Camille Claudel (1864-1943)
PROPERTY OF A PRIVATE COLLECTOR 
Camille Claudel (1864-1943)

Les causeuses sans paravent

Details
Camille Claudel (1864-1943)
Les causeuses sans paravent
signed 'C Claudel' (on the top of the base)
white marble
Height: 9 3/8 in. (24 cm.)
Length: 11¾ in. (30 cm.)
Conceived circa 1895; this marble executed circa 1896-1898
Provenance
(possibly) Albert Pontrémoli, France (acquired from the artist, 1898); Estate sale, Hôtel Drouot, Paris, 21 June 1924, lot 215.
Literature
A. Rivière, L'interdite Camille Claudel, Paris, 1983, p. 76, no. 24.
R.-M. Paris, Camille, The Life of Camille Claudel, Rodin's Muse and Mistress, New York, 1984, p. 232 (other versions illustrated, pp. 90, 181, 184-185).
R.-M. Paris and A. de La Chapelle, L'oeuvre de Camille Claudel, Catalogue raisonné, nouvelle édition revue et complétée, Paris, 1991, pp. 169-172, no. 45 (another marble illustrated in color, p. 172; other versions illustrated, pp. 46-47, 169-171).
G. Bouté, Camille Claudel, Le miroir et la nuit, Paris, 1995, pp. 90-92 (other versions illustrated in color, pp.93-95).
A. Rivière, B. Gaudichon and D. Ghanassia, Camille Claudel, Paris, 1996, pp. 105-110, no. 40.5 or 40.6 (other versions illustrated, pp. 105-109).
R.M. Paris, Camille Claudel, Paris, 2000.
A. Rivière, B. Gaudichon and D. Ghanassia, Camille Claudel, Catalogue raisonné, nouvelle édition revue et augmentée, Paris, 2000, p. 132, no. 5 or 6 (other versions illustrated, pp. 131-133 and 135).

Lot Essay

Claudel was interested in creating sculptures that represented the rituals of everyday life; she called them "croquis d'après nature". The choice of women gossiping as the subject for a sculpture was a remarkably modern statement in 1893 when she first conceived it, and she portrayed it with a uniquely feminine sensibility. The subject may also have been tinged with ironic references to her own secret as Rodin's mistress at the time. In a letter to her brother Paul written in December 1893, Claudel first stated her intent, "trois personnages en ecoutent une autre derrière un paravent" (quoted in R.-M. Paris, op. cit., 1991, p. 170), and by 1894 she had developed the idea into a finished plaster. In this first plaster version, the composition revolves around four women who are seated on two benches within a womb-like enclosure. Though the figures are sedentary, they are by no means static. Their huddled bodies fold over one another and create a dance-like rhythm that is reminiscent of such signature Claudel sculptures as La valse and Le dieu envolé. The sculpture was lauded by Gustave Geffroy in his review of the 1895 Salon, "This is a marvel of comprehension, of human sentiment...the proof that the vigour of art is just this, the ability to create general effect" (quoted in op. cit., p. 170).
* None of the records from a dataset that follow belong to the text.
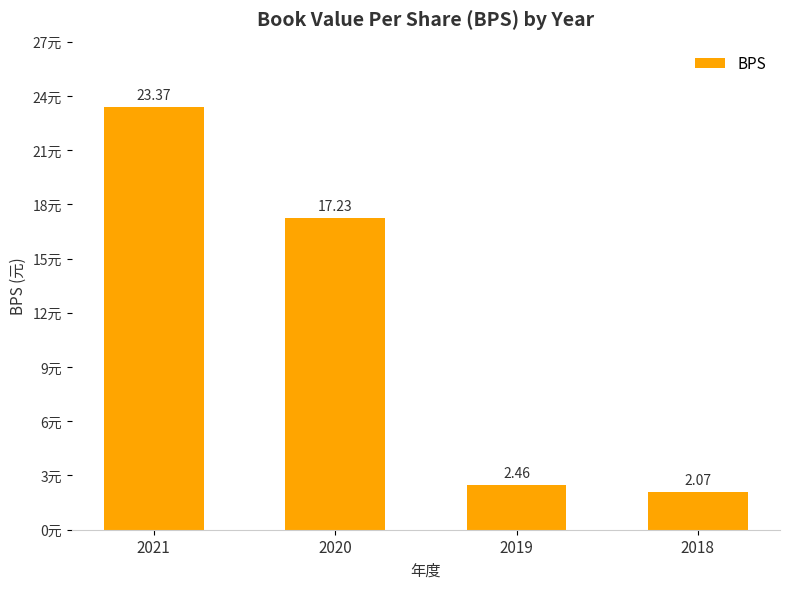

What is the change in value from 2020 to 2019?

-14.8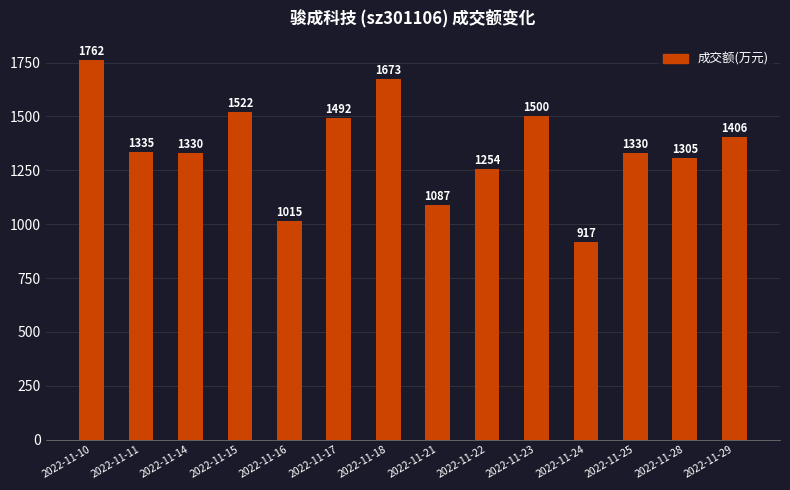

At which category does the chart reach its peak across all series?

2022-11-10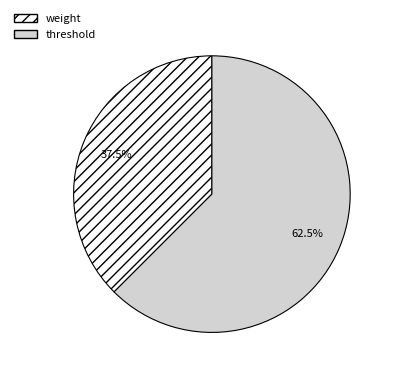

Which category has the smallest portion of the pie?

weight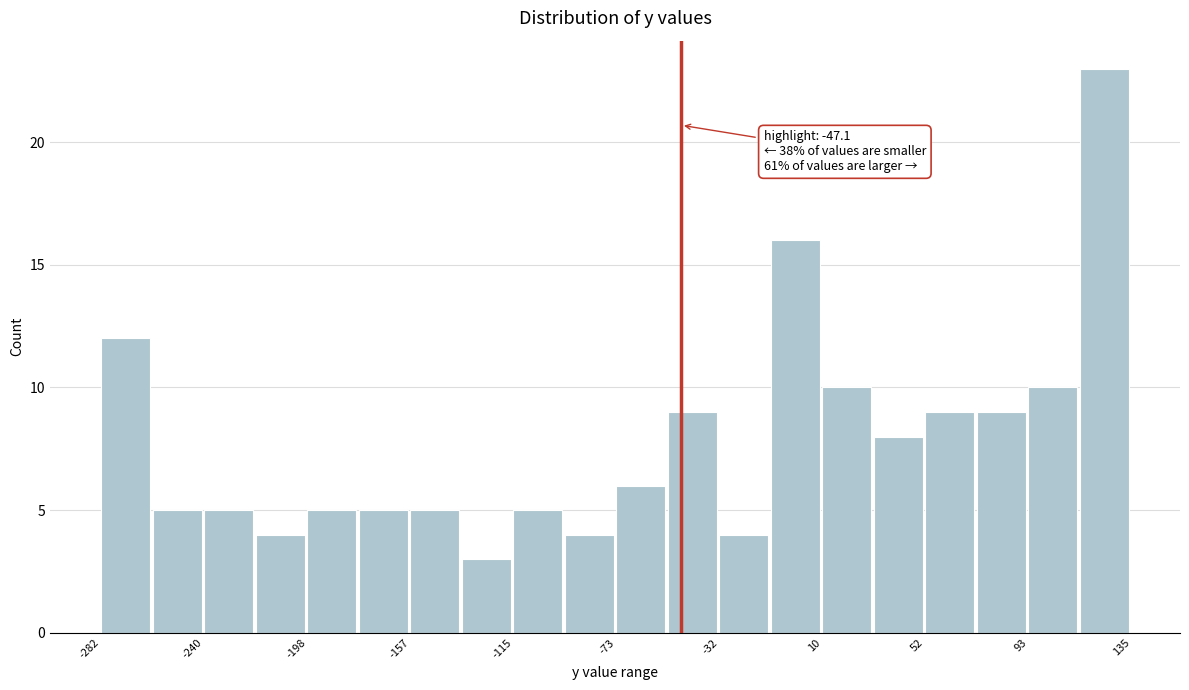

Which range on the x-axis has the tallest bar?

115 to 135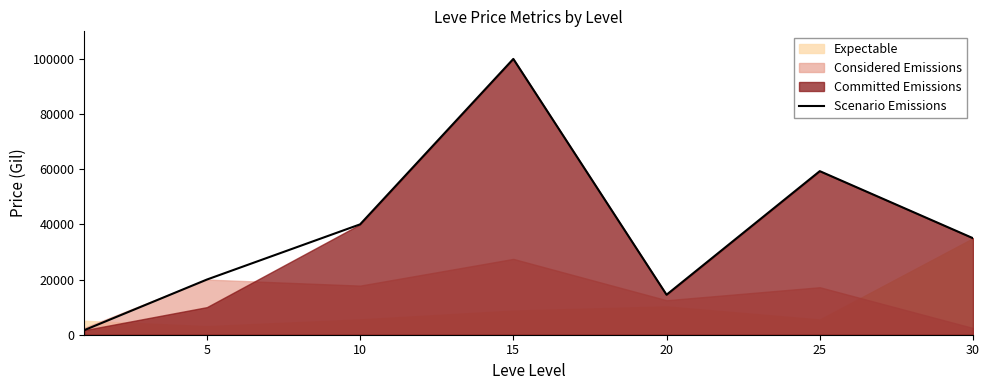

Which category has the highest value across all series?

15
Claudel reworked this composition with minor variations and in differing media over the course of the two decades: in onyx and bronze (1897), marble and bronze (1905) and bronze (1905). The present marble version isolates the figures on the two benches without a screen backdrop. Because Claudel did not keep complete records, it is unclear whether this marble is unique or if it is one of two versions of this subject that she carved. Reine-Marie Paris records one that was made for the architect Pontrémoli and there may be a second, which was mentioned in a 1905 exhibition, however only one version is known today.